Meetings in Saudi are usually carried out in hotel lobbies bustling with people having tea and coffee. During Ramadan, hotels are much quieter: a solitary businessman might come in, open his laptop and start working; others just lounge on the plush couches. I noticed how, without refreshments, the few meetings we had during the day had no natural punctuation: no last sip of coffee signalling the end; no fight over the bill, usually ending in a win for Saudi hospitality.

Saudis are religious, but few appear to adhere to the strong creed of the official religious establishment which conflates tradition with religious practices. Privately, many Saudis criticise the rules against women driving and the mixing of unrelated men and women. None, however, grumbles about Ramadan. Despite it being more strictly enforced than in other countries in the region, it is seen as a time for celebration, for getting closer to God and family – as well as watching the year’s best new TV series and eating large meals after sunset. Most reckon that fasting is easy.

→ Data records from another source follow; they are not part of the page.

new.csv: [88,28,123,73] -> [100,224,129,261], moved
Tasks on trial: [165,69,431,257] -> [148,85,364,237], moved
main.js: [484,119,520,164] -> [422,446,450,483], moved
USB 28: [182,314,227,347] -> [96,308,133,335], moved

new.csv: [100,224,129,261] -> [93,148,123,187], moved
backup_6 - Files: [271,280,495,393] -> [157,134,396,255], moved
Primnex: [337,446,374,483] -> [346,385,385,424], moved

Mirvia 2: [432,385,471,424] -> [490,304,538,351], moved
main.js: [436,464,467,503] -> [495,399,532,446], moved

I did enjoy the festivity that came in the evenings. Many meetings started at 9pm, in time for iftar – the breaking of the fast. Malls were full of families shopping amid the decorations. Young people gathered to eat cakes at Paul and Ladurée, French patisseries.

But on my return to Beirut, the most laid-back, and religiously mixed country of the region, I couldn’t help feeling glad to spend the rest of Ramadan here. In Beirut, restaurants and cafés are open all day. Many people fast, but many – including Muslims – don’t. But the celebrations at the end of a long day are just as fun, and open to all.